Methodology
How the data on this site gets from NHTSA to the page you’re reading.
Sources
- Recalls. NHTSA flat file
FLAT_RCL— every recall campaign since the agency began publishing. - Consumer complaints. NHTSA flat file
COMPLAINTS_RECEIVED_*— per-period dumps of every complaint filed with the agency. - Defect investigations. NHTSA flat file
FLAT_INV— every Office of Defects Investigation action. - Manufacturer service bulletins. NHTSA flat file
TSBS_RECEIVED_*— counted but not displayed in full (volume is too high). - NCAP star ratings. NHTSA SaferCar dataset.
Pipeline
- Parse. Each NHTSA flat file is parsed against a typed schema into a local DuckDB warehouse — roughly 8.8 million rows across recalls, complaints, investigations, bulletins, and ratings.
- Aggregate. The warehouse is projected into a small read-only SQLite file. Per-vehicle counts, per-component complaint tallies, and severity rollups are precomputed. Long campaign and investigation descriptions are stored once and joined, not duplicated per affected model.
- Render. The site is a static Next.js build that reads only from the shipped SQLite. No data is fetched from NHTSA at request time.

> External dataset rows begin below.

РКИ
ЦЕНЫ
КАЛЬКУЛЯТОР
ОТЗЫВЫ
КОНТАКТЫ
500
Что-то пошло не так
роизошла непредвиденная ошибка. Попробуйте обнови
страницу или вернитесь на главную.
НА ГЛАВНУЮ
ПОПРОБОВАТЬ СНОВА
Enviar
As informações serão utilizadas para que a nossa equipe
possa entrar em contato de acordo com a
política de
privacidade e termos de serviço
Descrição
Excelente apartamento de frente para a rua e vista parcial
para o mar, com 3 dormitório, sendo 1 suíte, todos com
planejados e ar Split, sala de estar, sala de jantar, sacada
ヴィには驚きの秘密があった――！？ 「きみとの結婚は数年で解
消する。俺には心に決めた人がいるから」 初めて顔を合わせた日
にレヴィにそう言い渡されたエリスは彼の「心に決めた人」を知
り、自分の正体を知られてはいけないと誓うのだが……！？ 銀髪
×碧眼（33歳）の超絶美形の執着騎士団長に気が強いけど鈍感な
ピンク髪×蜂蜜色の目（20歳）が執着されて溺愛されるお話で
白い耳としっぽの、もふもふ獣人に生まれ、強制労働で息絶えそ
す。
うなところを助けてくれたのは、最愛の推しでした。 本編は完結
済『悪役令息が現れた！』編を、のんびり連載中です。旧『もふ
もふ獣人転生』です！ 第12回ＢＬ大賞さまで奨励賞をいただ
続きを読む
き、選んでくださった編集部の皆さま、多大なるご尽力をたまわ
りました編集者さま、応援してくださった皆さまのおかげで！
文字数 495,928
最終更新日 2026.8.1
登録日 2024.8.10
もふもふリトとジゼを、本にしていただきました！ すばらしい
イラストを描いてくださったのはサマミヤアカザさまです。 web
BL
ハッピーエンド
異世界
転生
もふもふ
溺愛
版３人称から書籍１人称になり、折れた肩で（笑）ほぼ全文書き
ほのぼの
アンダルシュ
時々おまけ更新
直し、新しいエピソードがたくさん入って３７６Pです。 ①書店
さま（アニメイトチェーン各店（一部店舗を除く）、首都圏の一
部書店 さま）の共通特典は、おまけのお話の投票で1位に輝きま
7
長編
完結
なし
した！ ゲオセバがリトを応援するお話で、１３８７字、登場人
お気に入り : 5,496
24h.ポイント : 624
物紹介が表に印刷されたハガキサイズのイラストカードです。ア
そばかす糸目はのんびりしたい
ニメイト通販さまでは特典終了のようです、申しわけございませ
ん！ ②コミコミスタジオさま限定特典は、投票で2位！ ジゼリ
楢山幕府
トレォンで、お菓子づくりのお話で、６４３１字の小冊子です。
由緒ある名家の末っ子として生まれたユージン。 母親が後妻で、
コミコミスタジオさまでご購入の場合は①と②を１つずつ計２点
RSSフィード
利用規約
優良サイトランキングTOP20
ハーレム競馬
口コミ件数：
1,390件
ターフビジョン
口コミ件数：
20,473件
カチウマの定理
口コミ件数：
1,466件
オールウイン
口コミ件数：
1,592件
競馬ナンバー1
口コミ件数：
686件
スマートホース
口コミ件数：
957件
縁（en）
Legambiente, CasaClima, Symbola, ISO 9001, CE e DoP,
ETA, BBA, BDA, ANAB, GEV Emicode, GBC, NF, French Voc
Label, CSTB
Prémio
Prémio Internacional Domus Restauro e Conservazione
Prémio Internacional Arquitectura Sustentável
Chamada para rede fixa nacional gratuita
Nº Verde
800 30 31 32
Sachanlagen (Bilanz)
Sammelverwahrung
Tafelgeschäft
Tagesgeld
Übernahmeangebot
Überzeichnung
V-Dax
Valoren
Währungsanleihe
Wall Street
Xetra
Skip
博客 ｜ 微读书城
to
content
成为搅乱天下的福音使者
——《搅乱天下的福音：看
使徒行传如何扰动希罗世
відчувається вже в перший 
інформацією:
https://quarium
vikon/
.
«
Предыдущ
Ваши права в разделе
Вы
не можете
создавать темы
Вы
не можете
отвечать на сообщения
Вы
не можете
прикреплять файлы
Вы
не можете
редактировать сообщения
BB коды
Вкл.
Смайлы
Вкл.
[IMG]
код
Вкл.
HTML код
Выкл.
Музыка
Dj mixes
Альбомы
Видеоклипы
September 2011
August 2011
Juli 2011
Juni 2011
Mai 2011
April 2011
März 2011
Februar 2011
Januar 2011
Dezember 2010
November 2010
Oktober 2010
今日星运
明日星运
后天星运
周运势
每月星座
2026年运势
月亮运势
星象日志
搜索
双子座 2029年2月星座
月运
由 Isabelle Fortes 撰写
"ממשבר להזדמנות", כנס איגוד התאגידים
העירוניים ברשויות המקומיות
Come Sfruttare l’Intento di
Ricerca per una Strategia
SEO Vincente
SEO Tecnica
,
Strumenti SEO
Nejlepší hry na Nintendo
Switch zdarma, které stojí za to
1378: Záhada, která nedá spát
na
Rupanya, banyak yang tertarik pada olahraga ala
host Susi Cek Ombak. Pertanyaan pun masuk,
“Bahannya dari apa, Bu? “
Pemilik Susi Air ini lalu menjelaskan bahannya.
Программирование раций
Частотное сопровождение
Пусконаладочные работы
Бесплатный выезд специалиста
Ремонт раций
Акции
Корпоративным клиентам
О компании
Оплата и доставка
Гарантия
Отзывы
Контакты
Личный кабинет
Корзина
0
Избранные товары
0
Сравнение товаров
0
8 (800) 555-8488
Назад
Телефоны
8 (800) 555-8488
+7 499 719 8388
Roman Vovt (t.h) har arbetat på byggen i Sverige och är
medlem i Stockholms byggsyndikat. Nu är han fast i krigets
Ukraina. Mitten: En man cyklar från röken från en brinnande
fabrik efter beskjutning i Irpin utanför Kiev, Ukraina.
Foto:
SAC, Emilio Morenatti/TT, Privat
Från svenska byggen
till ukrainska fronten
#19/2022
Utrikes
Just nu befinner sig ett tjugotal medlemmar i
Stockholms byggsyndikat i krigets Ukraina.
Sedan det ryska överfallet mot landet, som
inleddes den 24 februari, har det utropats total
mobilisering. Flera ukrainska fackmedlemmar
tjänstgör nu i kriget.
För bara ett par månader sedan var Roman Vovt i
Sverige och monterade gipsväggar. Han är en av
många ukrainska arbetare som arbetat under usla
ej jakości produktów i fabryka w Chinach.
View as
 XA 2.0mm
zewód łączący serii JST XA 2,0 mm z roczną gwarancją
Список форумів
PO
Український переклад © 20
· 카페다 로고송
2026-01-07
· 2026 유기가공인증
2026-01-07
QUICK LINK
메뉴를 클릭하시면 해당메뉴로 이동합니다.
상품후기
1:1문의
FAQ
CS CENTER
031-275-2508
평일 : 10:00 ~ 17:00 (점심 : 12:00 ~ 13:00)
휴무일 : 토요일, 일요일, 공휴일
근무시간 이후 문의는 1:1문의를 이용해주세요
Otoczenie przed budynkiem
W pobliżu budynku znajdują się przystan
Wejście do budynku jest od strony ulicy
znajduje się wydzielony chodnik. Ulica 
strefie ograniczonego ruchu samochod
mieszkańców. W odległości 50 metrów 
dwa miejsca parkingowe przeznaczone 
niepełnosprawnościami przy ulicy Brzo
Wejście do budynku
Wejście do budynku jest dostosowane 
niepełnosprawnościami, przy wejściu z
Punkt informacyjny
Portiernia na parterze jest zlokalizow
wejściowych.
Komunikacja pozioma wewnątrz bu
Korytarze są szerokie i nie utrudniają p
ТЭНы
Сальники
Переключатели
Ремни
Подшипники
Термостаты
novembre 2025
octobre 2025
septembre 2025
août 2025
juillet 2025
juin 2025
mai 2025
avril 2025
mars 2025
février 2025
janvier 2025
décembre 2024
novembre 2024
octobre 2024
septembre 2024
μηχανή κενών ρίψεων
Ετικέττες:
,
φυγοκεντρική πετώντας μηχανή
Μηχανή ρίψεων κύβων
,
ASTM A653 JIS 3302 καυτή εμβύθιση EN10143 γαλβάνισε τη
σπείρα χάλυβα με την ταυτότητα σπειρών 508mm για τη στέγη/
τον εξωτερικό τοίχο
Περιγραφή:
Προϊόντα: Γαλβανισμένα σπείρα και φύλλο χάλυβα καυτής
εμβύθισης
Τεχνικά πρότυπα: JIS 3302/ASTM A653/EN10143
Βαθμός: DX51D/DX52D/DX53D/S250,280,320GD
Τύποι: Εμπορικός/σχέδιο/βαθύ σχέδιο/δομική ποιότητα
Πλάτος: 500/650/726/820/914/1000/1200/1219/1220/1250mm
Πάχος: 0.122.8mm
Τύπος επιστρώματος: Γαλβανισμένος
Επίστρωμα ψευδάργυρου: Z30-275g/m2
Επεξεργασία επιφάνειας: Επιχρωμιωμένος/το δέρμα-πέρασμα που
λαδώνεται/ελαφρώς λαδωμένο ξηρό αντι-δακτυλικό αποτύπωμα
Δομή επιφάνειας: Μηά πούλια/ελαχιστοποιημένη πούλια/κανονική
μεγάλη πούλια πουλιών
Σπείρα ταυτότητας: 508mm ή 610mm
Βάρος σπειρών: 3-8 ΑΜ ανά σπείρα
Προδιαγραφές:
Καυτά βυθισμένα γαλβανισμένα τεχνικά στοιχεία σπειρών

- Refresh. A nightly job pulls deltas from NHTSA’s public APIs and rebuilds the SQLite. The site redeploys automatically.
Caveats
- Complaints are filings, not findings. A complaint count is the number of reports NHTSA received from consumers. Complaints are not validated incidents and are not evidence that the vehicle has a defect.
- Severity tallies are reported, not verified. “Crashes,” “fires,” “injuries,” and “fatalities” come from individual complaints. NHTSA does not verify each one.
- No data is not no defect. An empty page is just an empty page. Low-volume models attract fewer complaints simply because fewer of them are on the road.
- Recalls are by campaign. One campaign can apply to multiple models and multiple years. The same campaign will appear on every affected vehicle’s page.
- NCAP coverage is partial. NHTSA only crash-tests a subset of model years. Older and low-volume models often have no rating.
For the original data and primary documentation, see nhtsa.gov/nhtsa-datasets-and-apis.